When the Superior Court appoints an attorney, it picks up the tab, court spokesman Kyle Christopherson said.
Lawyers from the County Bar’s Indigent Criminal Defense Appointments Program are assigned to a case based on their experience and the seriousness of the crime and the sentence.
ICDA attorneys are paid hourly. They are not given benefits and there is no overhead, ICDA directing attorney Cathy Dreyfuss said.
A deputy public defender handling misdemeanors averages 1,200 cases a year and an attorney defending felonies averages 180 cases annually, Kalunian said.
The Alternate Public Defender’s Office also received some cuts, but mainly in services and supplies and nothing that would impact the service provided by the office, Alternate Public Defender Janice Fukai said.
“We’ll be able to stretch it,” Fukai said.
The board delayed taking action on two motions by Supervisor Michael Antonovich for the Alternate Public Defender’s Office that would have provided funding for an attorney to staff the Mental Health Juvenile Court, headed up by Judge Clifford Klein, and funding for a supervising paralegal.

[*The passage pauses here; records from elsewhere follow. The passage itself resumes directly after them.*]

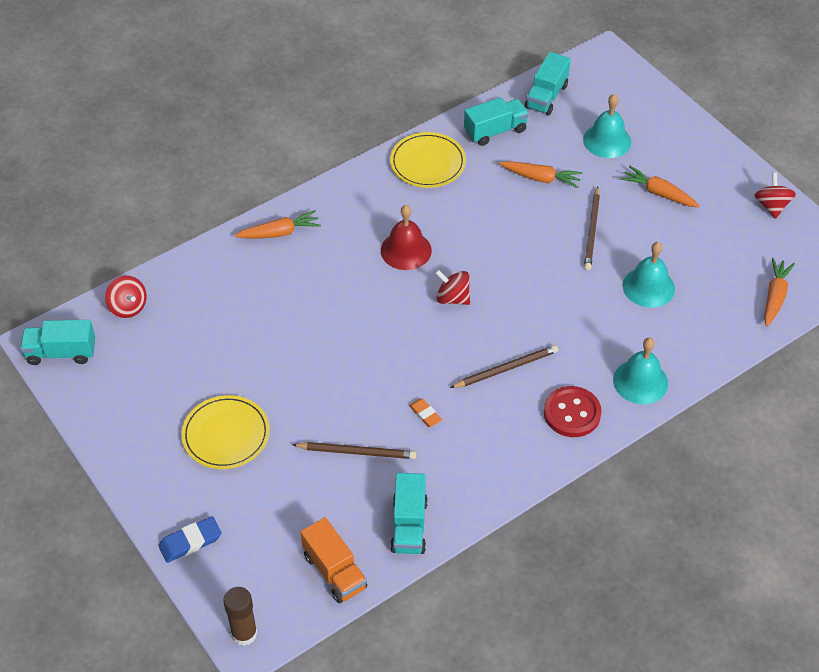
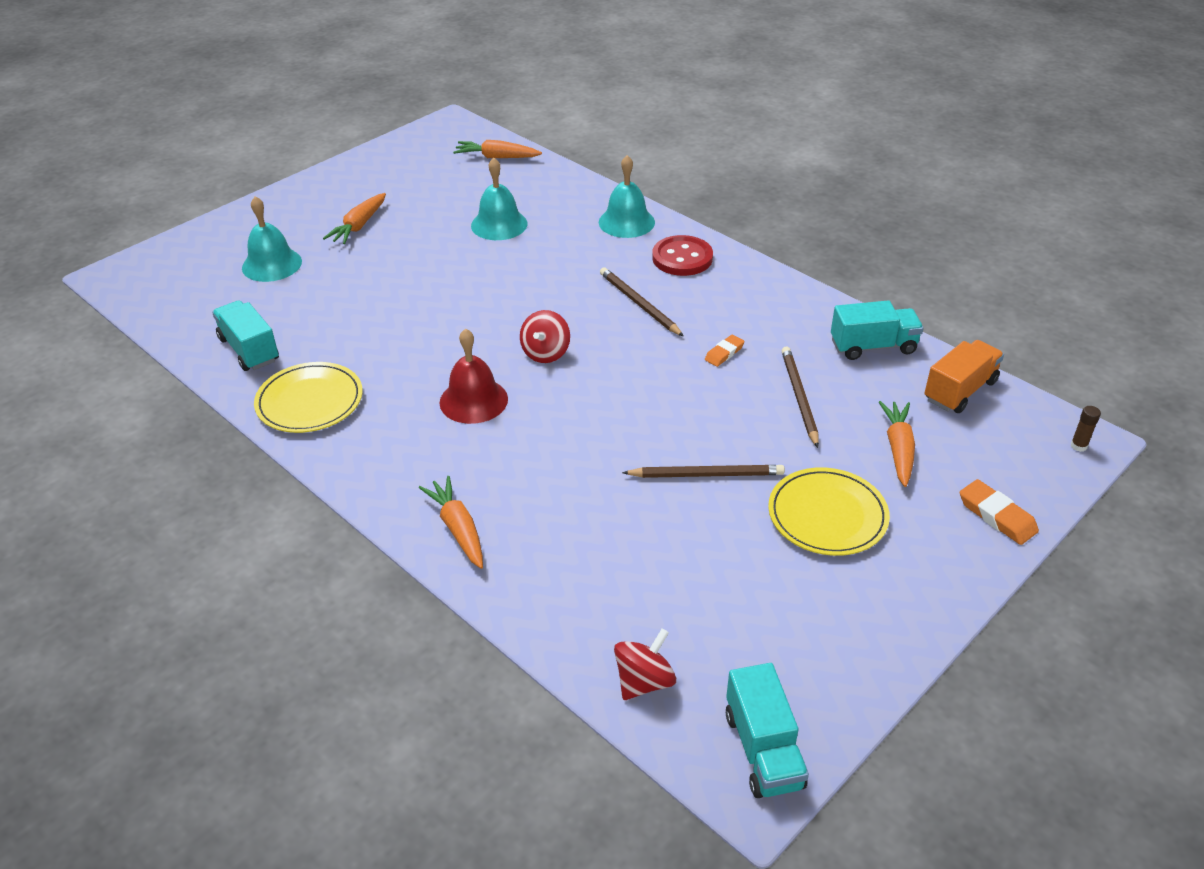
camera: 100 degrees left, 10 degrees down
blue eraser [158,516,222,563] -> orange eraser [960,479,1039,545]
brown glue stick [223,587,257,646] -> brown glue stick [1070,406,1101,452], size x0.53
orange carrot [499,161,582,188] -> orange carrot moved to [879,401,915,487]
turquoise truck [525,52,571,115] -> none
brown pencil [584,187,600,270] -> brown pencil moved to [622,465,785,478]
red spinning top [754,173,796,219] -> none

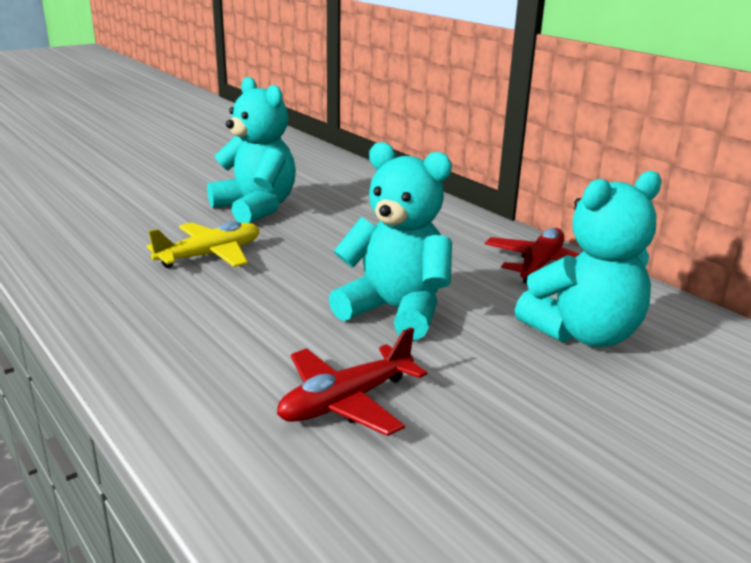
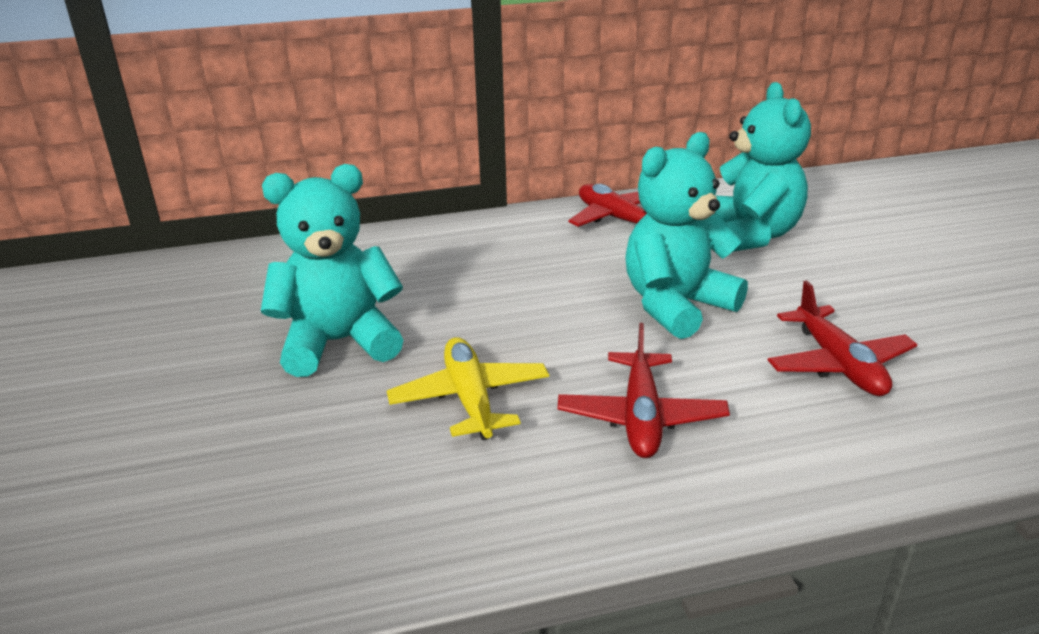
camera: 65 degrees left, 5 degrees up
none -> red plane [558,323,730,458]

The office handles a large number of capital cases and uses paralegals to conduct background checks and research in the penalty phase of cases and there is a need for a supervisor, Fukai said.
The District Attorney’s Office received $2.3 million to prosecute welfare fraud, but the board put off deciding whether to continue to fund the office’s Justice System Integrity Division and Elder Abuse Unit until budget discussions in September.